• **Sayfa alıntısı**
Leylekler için festivaller yapılan yer burası… Festivalin bir tarihi yok, mayıs
sonuyla haziran başında yapılmakta. Belli bir günün saptanması, festivali daha
cazip yapar. Böylece Karacabey dışından gelenlerin çoğalması sağlanır.
Arabamızı
park ederken bir tabela ilgimizi çekti: Kuş Tahnit Müzesi… İnsanlar girip
çıkmakta… Soluklanmadan müzeye girdik. İçerde onlarca kuş var. Kuşlar tahnit
edilmiş. Hepsi canlı gibi durmakta. Doğal varsıllıklarımızın insanlara
tanıtılması için güzel bir düşünce bu. 1999’da Bakırköy Belediye Meclisi
Üyeliğine seçildiğimde, meclise ilk verdiğim önerge üniversitelerle işbirliği
yapılarak Bakırköy’de bir doğa tarihi müzesi yapılmasıydı. Bu önergem dikkate
alınmadı. Hatta bazı arkadaşlar bu konuda dalga bile geçtiler. Yıllar önce
düşündüğüm bir şeyin küçük de olsa kuşlarla ilgili olarak yapılması beni neredeyse
mutluluktan havalara uçuracaktı. Zevkle gezdik müzeyi. Özellikle Atacan,
müzeden çıkmak istemedi. Müze kapanmak zorundaydı. Günlerden pazartesiydi ve
aslında müzenin kapalı olması gerekiyordu. Çok sayıda ziyaretçi geldiğinden
köyde oturan müze görevlisi, açmak zorunda kalmış kapıyı köylerine konuk gelen
bunca kişiyi geri döndürmemek adına.
Müze
görevlisi taşeron işçi. Kültür Bakanlığı’nın kadrolu elemanı değil. Böylesine
güzel bir müzede, özveriyle çalışan bir kişi neden kadrolu olmaz?
Müzeden
çıkıp göl kıyısına indik. Kıyıda ördekler var. Bize doğru gelmekteler ötüşerek.

• **Verilen bilgiler**
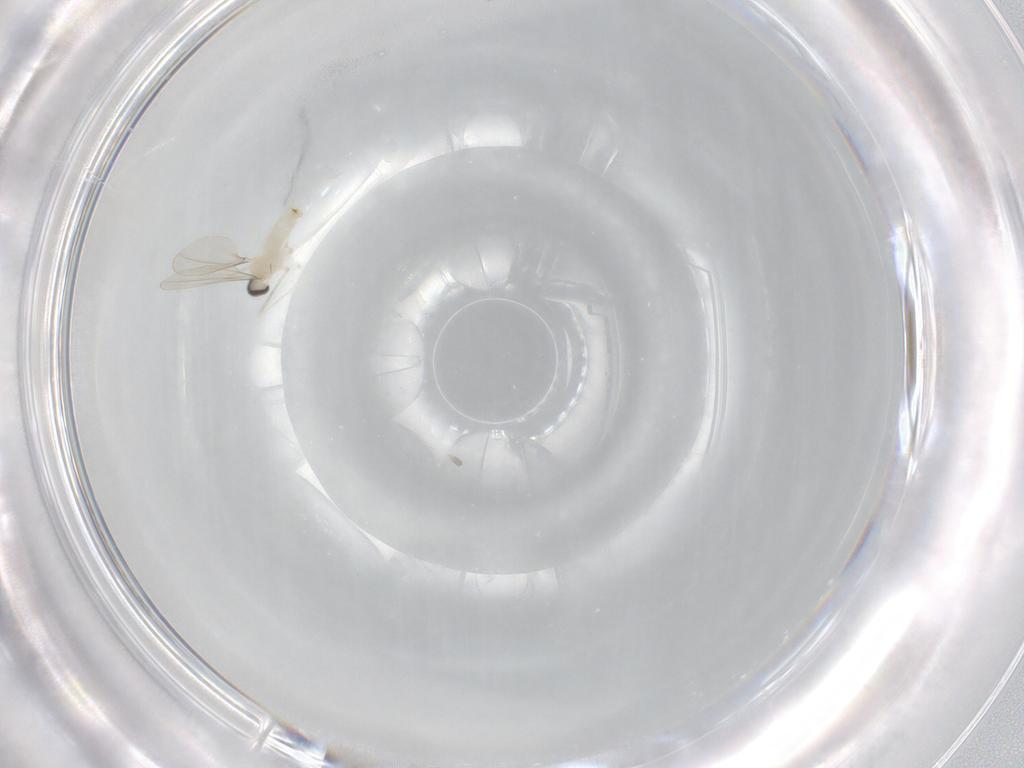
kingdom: Animalia
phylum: Arthropoda
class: Insecta
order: Diptera
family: Cecidomyiidae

• **Alıştırma görevleri**
• A. Karacabey gezisi metnindeki "Böylece Karacabey dışından gelenlerin çoğalması sağlanır." cümlesini İngilizceye çeviriniz.
• B. Karacabey gezisi metninde "Leylekler için festivaller" sözlerinden "gelenlerin çoğalması sağlanır." sözlerine kadar uzanan bölümü "mayıs" yerine "nisan" koyarak yeniden yazınız.
• C. Karacabey gezisi metninde "Arabamızı park ederken" sözleriyle başlayan paragrafı, ana bilgilerini koruyarak madde listesi hâlinde kısaltınız.

• **Görev çözümleri**
• A. This way, the number of visitors coming from outside Karacabey is increased.

• B.
Leylekler için festivaller yapılan yer burası… Festivalin bir tarihi yok, nisan
sonuyla haziran başında yapılmakta. Belli bir günün saptanması, festivali daha
cazip yapar. Böylece Karacabey dışından gelenlerin çoğalması sağlanır.

• C.
- Araba park edilirken "Kuş Tahnit Müzesi" tabelası dikkat çekti ve müzeye hemen girildi.
- Müzede canlı gibi duran, tahnit edilmiş onlarca kuş bulunuyor.
- Yazar, 1999'da Bakırköy Belediye Meclisi Üyeliğine seçildiğinde üniversitelerle işbirliği yapılarak Bakırköy'de bir doğa tarihi müzesi kurulmasını önermiş, ancak önerge dikkate alınmamış.
- Müze zevkle gezildi; özellikle Atacan müzeden çıkmak istemedi.
- Pazartesi olduğu için müzenin kapalı olması gerekiyordu, fakat çok sayıda ziyaretçi geldiğinden köyde oturan müze görevlisi kapıyı açmak zorunda kalmıştı.